Working post and subject to change, and will be updated. I am putting the R codes in a page to the right

Implementing a trading model as a  finite entropy encoder in an optimum Shannon channel.

My trading model consist of a finite network of traders operating a graph algebra , which is the dual nework of the tracking the actual performance of companies on the market.  Traders use this graph algabra  in the manner of a Hidalgo-Hausmann dual network, or a Huffman encoder. The variables tracked are the price/earning ratios, and the exogenous changes come from dividend and net present value of liquid asset held within the company; call this liquidity measure.  The measured output of the system are price/earnings ratio as represented in the generalized yield curve of the trading network.

The goal of the trading network is Huffman encoding restricted by the graph algebra vs Huffman encoding without such a restriction.  When the two are out of balance, the trader network will drop the rank of the trading network, or increase the rank of the trading network. Portfolio shifts attempt to maintain the proper Fibonacci sequence as seen as transaction rates along the X axis of the yield curve.  The Y axis should be PE values. The research goal is to change the liquidity measure, the exogenous shocks and watch the two yield curves diverge.

Parameters:
The window length of the Huffman encoder defines the bandwidth of the trading network, which normally adjusts to twice the trading rate of the shortest term trading group. The exogenous input are the liquidity shocks coming from companies, which are determined from the real world. The research compares actual PE variations to imputed PE variations.

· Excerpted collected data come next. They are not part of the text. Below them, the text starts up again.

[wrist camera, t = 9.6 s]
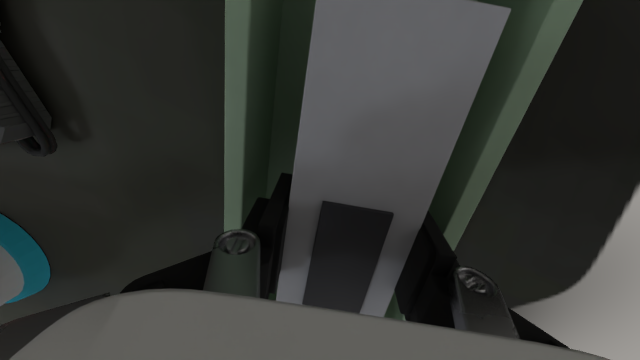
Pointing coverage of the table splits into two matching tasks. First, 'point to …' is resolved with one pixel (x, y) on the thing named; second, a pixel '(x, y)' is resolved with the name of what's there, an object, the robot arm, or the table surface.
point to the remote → (377, 140)
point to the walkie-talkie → (22, 111)
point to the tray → (288, 88)
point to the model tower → (20, 263)
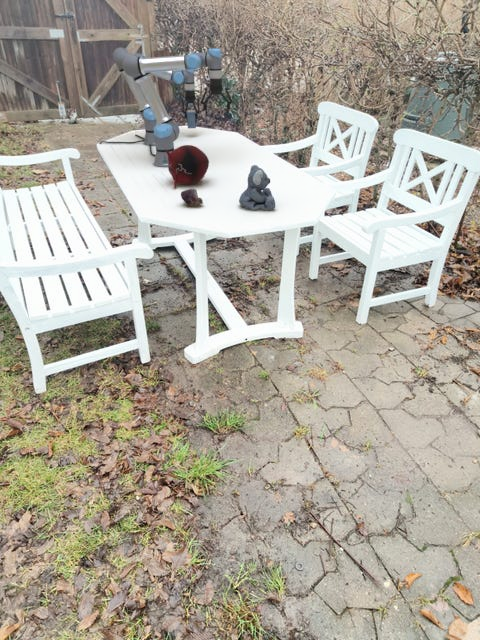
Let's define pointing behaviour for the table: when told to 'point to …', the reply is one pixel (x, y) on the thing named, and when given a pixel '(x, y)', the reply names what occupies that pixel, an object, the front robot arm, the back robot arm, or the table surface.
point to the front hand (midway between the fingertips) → (217, 115)
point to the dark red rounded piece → (187, 164)
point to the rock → (191, 197)
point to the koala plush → (257, 191)
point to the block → (191, 119)
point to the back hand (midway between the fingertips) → (191, 122)
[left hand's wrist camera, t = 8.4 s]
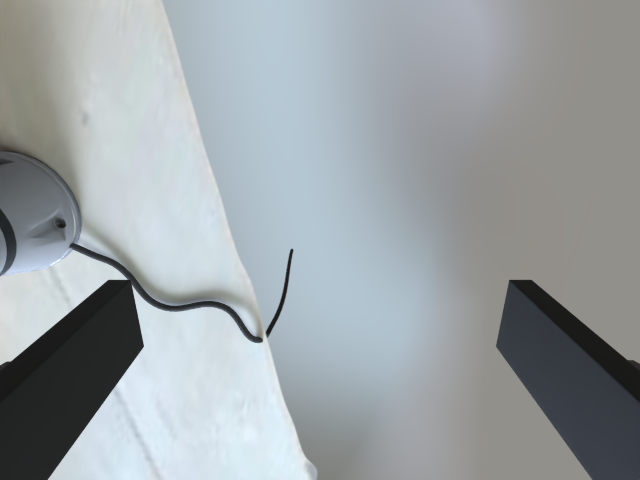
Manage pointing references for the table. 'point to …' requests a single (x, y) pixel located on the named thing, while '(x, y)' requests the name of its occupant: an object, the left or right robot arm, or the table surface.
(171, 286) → the table surface
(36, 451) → the left robot arm
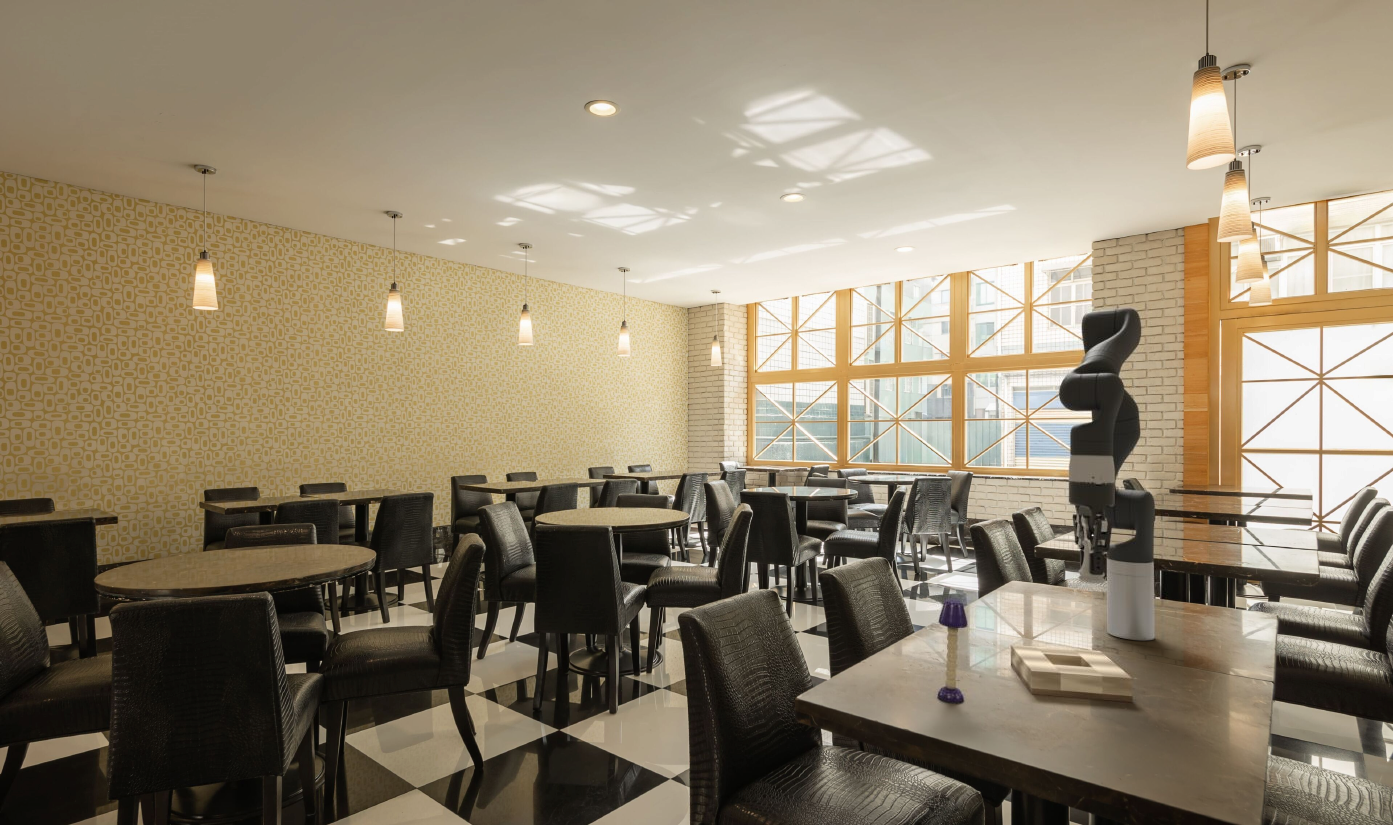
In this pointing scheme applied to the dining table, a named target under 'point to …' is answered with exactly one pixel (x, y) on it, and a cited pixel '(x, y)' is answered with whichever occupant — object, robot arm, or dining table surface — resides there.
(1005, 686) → the dining table surface
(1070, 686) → the socket block
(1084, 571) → the rook chess piece
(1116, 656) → the dining table surface
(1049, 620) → the dining table surface
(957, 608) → the toy lamp
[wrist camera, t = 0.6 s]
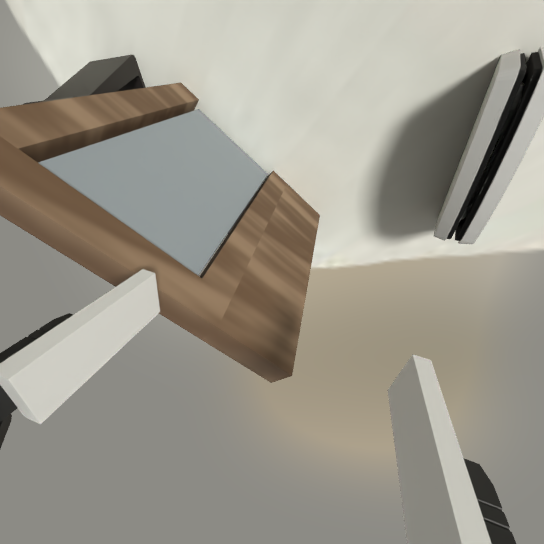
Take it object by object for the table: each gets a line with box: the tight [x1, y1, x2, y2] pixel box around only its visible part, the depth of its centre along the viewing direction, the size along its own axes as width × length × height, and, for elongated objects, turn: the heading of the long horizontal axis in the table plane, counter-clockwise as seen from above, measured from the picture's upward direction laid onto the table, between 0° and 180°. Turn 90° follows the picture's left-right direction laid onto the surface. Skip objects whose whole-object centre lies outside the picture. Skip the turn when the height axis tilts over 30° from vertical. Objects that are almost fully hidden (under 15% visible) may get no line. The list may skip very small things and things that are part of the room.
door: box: [38, 109, 268, 275], centre depth 24 cm, size 11×3×21 cm, turn 50°
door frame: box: [0, 83, 320, 383], centre depth 24 cm, size 2×24×24 cm, turn 50°
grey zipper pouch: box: [434, 47, 544, 244], centre depth 24 cm, size 17×5×10 cm, turn 5°
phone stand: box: [23, 55, 146, 105], centre depth 27 cm, size 9×6×12 cm, turn 5°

I use R Project codes consisting of a simple Huffman coder, a set of Graph algebra operations on the traders network, my generalized yield curve, and a small set of trading strategies within the limited graph algabra. I am trying to replicate the LeBaron research using the entropy norm.

Update 1:

We do not need tha actual Huffman codes inthe procedure, weneed the Huffman tree, and from that can determine information content, log(Wi), in the sample from Wiki Huffman description, becomes signal power. Since Pi log(Pi) is entropy, we make the quantum equivalance between transaction rate (Pi) and signal strength Wi with computed entropy Wi log(Wi)

Tha is,under Shannon  C = B log(1 + SNR).  We break the Shannon channel into components, each component has equal SNR. exp(Pi/B) = 1 + log(Pi)/V(i) The right term is constant, the Pi become the rate for the ith trader. The V(i) is the yield, the value of the Y acists on the yield curve.  We have broken up a Shannon channel into components based on bit length of an equivalent Hufman encoding tree, the rank of the supply chain.

The rates along the X axis should be the Fibonacci numbers, as Log(Pi) is uniformly distributed modulo 1, meaning all SNR values down the network are constant within an integer. This is the trick, and should be made more explicit.